The drinking is intelligent. Considered. Adult. It has nothing to do with the drinking that ends careers or breaks up families or leads to meetings in church halls. It is wine with dinner. A whiskey to unwind. A beer while cooking. A nightcap because you read somewhere it helps you sleep.

Except you are drinking it alone more often than you used to. And you are finishing bottles faster than you planned to. And you have started calculating how much is left while you are drinking it. And you have started thinking about drinking before you start drinking.

You probably do Dry January. Maybe Sober October. You complete it successfully and congratulate yourself on having no problem with alcohol. Then you go back to drinking exactly as much as you were drinking before, only now with the reassurance that you can stop when you want to.

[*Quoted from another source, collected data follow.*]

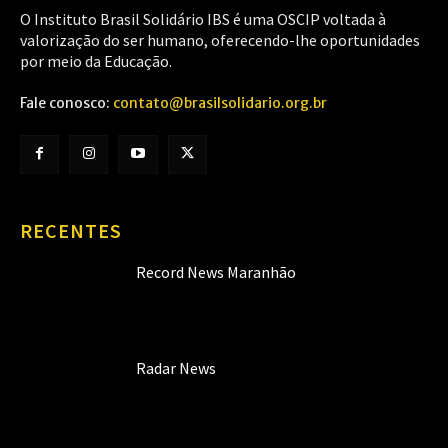
O Instituto Brasil Solidário IBS é uma OSCIP voltada à
valorização do ser humano, oferecendo-lhe oportunidades
por meio da Educação.
Fale conosco:
contato@brasilsolidario.org.br
RECENTES
Record News Maranhão
Radar News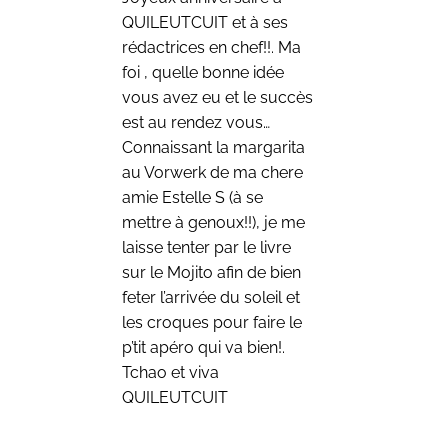
QUILEUTCUIT et à ses
rédactrices en chef!!. Ma
foi , quelle bonne idée
vous avez eu et le succès
est au rendez vous…
Connaissant la margarita
au Vorwerk de ma chere
amie Estelle S (à se
mettre à genoux!!), je me
laisse tenter par le livre
sur le Mojito afin de bien
feter l’arrivée du soleil et
les croques pour faire le
p’tit apéro qui va bien!.
Tchao et viva
QUILEUTCUIT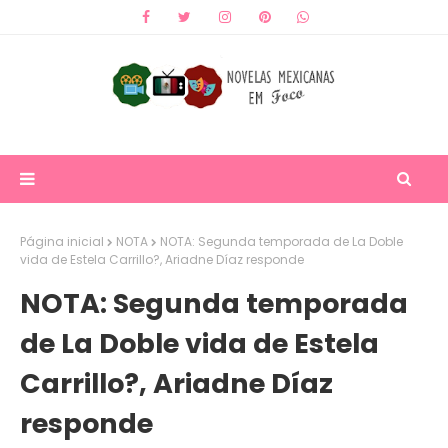
Página inicial
NOTA
NOTA: Segunda temporada de La Doble
vida de Estela Carrillo?, Ariadne Díaz responde
NOTA: Segunda temporada
de La Doble vida de Estela
Carrillo?, Ariadne Díaz
responde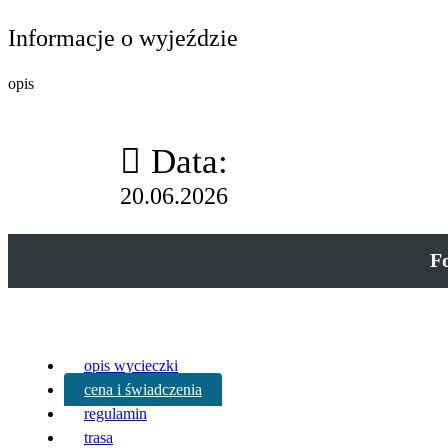
Informacje o wyjeździe
opis
Data:
20.06.2026
F
opis wycieczki
cena i świadczenia
regulamin
trasa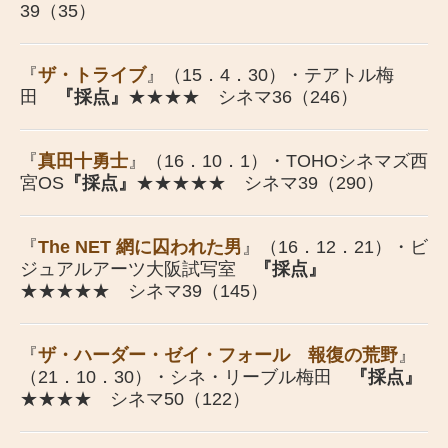
39（35）
『
ザ・トライブ
』（15．4．30）・テアトル梅
田
『採点』
★★★★ シネマ36（246）
『
真田十勇士
』（16．10．1）・TOHOシネマズ西
宮OS
『採点』
★★★★★ シネマ39（290）
『
The NET 網に囚われた男
』（16．12．21）・ビ
ジュアルアーツ大阪試写室
『採点』
★★★★★ シネマ39（145）
『
ザ・ハーダー・ゼイ・フォール 報復の荒野
』
（21．10．30）・シネ・リーブル梅田
『採点』
★★★★ シネマ50（122）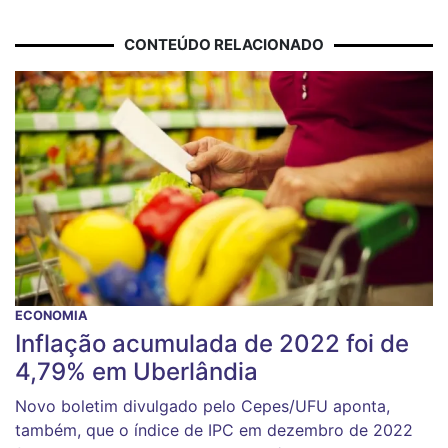
CONTEÚDO RELACIONADO
ECONOMIA
Inflação acumulada de 2022 foi de
4,79% em Uberlândia
Novo boletim divulgado pelo Cepes/UFU aponta,
também, que o índice de IPC em dezembro de 2022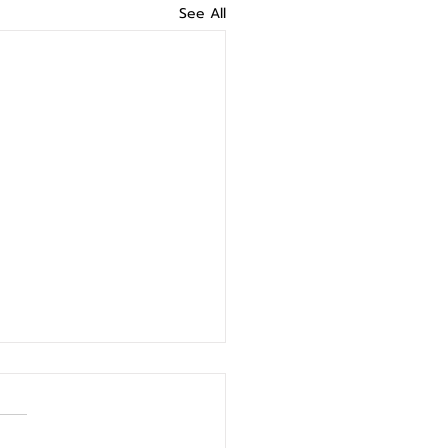
See All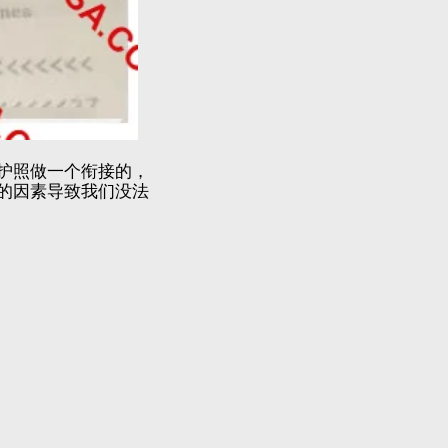
护照做一个衔接的，
的因素导致我们没法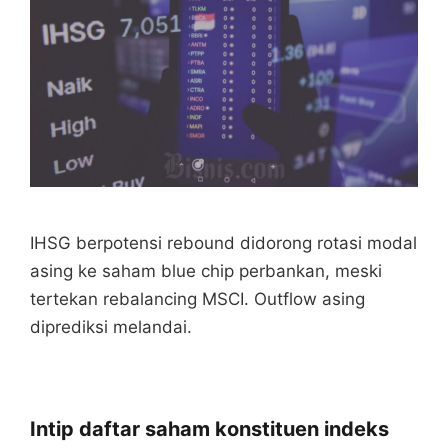
IHSG berpotensi rebound didorong rotasi modal
asing ke saham blue chip perbankan, meski
tertekan rebalancing MSCI. Outflow asing
diprediksi melandai.
Intip daftar saham konstituen indeks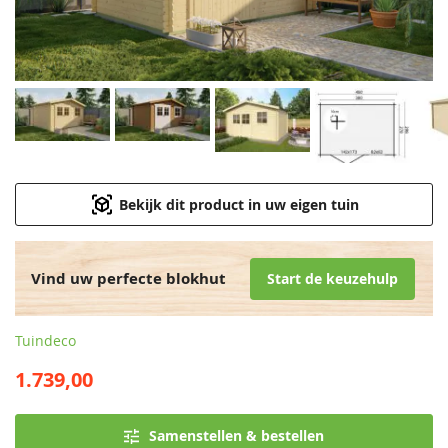
Bekijk dit product in uw eigen tuin
Vind uw perfecte blokhut
Start de keuzehulp
Tuindeco
1.739,00
Samenstellen & bestellen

The drinking is not the problem. The drinking is the treatment.

What you are treating is something sober-curious content will not reach. Something that twelve-step programs are not designed for. Something that cutting back will not solve.

What you are treating is a nervous system that has learned to live at a baseline of activation that feels normal to you but is actually exhausting. A body that has been holding tension for so long that tension feels like home. A mind that has been running the same thoughts on loop for so long that the loop has become background music you cannot turn off.

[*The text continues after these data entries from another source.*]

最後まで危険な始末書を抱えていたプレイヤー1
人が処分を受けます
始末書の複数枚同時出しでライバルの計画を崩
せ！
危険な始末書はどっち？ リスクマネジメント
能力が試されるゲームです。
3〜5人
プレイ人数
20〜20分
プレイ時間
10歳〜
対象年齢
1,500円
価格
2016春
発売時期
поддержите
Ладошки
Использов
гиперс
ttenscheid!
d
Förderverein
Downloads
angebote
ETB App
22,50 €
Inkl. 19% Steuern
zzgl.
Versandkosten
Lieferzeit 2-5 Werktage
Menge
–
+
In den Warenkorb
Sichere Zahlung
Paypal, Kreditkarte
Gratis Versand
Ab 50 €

The wine turns down the volume. Not all the way off. Just down. Enough that you can sit still without fidgeting. Enough that you can watch something without thinking about tomorrow. Enough that your shoulders drop an inch. Enough that you remember what it feels like to be in your body rather than slightly outside it.

This is why cutting back does not work. This is why moderation feels impossible. This is why you can stop for a month but cannot stop for good. You are not medicating feelings. You are medicating your baseline. And your baseline will not change by changing your drinking. Your baseline will change when you change the pattern that created it.

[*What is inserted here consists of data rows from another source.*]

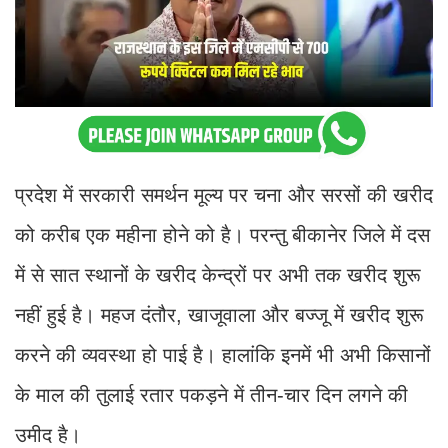
प्रदेश में सरकारी समर्थन मूल्य पर चना और सरसों की खरीद
को करीब एक महीना होने को है। परन्तु बीकानेर जिले में दस
में से सात स्थानों के खरीद केन्द्रों पर अभी तक खरीद शुरू
नहीं हुई है। महज दंतौर, खाजूवाला और बज्जू में खरीद शुरू
करने की व्यवस्था हो पाई है। हालांकि इनमें भी अभी किसानों
के माल की तुलाई रतार पकड़ने में तीन-चार दिन लगने की
उमीद है।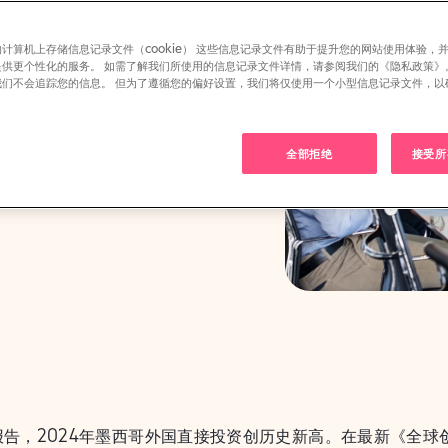
计算机上存储信息记录文件（cookie） 这些信息记录文件有助于提升您的网站使用体验，
提供更个性化的服务。 如需了解我们所使用的信息记录文件详情，请参阅我们的《隐私政策》
我们不会追踪您的信息。 但为了遵循您的偏好设置，我们将仅使用一个小型信息记录文件，以
。
全部拒绝
接受所有
告，2024年墨西哥外国直接投资创历史新高。在最新《全球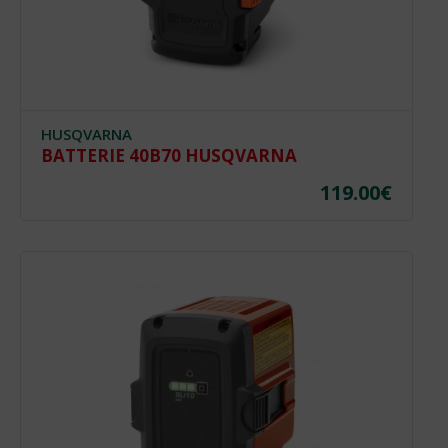
HUSQVARNA
BATTERIE 40B70 HUSQVARNA
119.00
€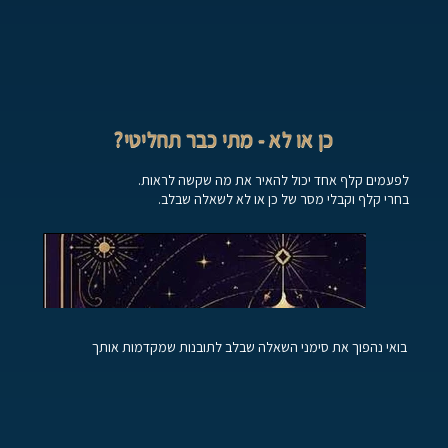
כן או לא - מתי כבר תחליטי?
לפעמים קלף אחד יכול להאיר את מה שקשה לראות.
בחרי קלף וקבלי מסר של כן או לא לשאלה שבלב.
בואי נהפוך את סימני השאלה שבלב לתובנות שמקדמות אותך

High-functioning people who drink like this are not drinking because they are sad. They are drinking because they are tense. They are not drinking to celebrate. They are drinking to come down. They are not drinking to socialize. They are drinking to feel like themselves.

Most addiction models do not account for this. Most addiction models assume you are drinking to escape something. You are drinking to arrive at something. A state that used to be natural to you but has been trained out of you by decades of running on overdrive. You are drinking to access a version of yourself that your life has no room for when you are sober.

When someone comes to me with this pattern, we do not focus on the drinking. We focus on what the drinking is doing. What state it is creating. What feeling it is providing. Then we work on creating that state and providing that feeling without the wine. This is not willpower work. This is nervous system work.

When the underlying pattern shifts, something interesting happens. The drinking does not require management. It does not require counting or tracking or rules. It becomes genuinely optional. You can have a glass of wine because you want one, not because your body is demanding one. You can not have a glass of wine because you do not want one, not because you are white-knuckling through another evening of forcing yourself to be present for a life that feels slightly too much without chemical assistance.

If you are drinking more than you planned to more often than you can explain, the issue is probably not your relationship with alcohol. The issue is probably your relationship with your own nervous system. Fix that and the drinking sorts itself out. Keep focusing on the drinking and miss what is actually driving it, and you will manage symptoms instead of changing patterns.

You are not medicating a problem. You are medicating a pattern. Change the pattern and you will not need the medicine.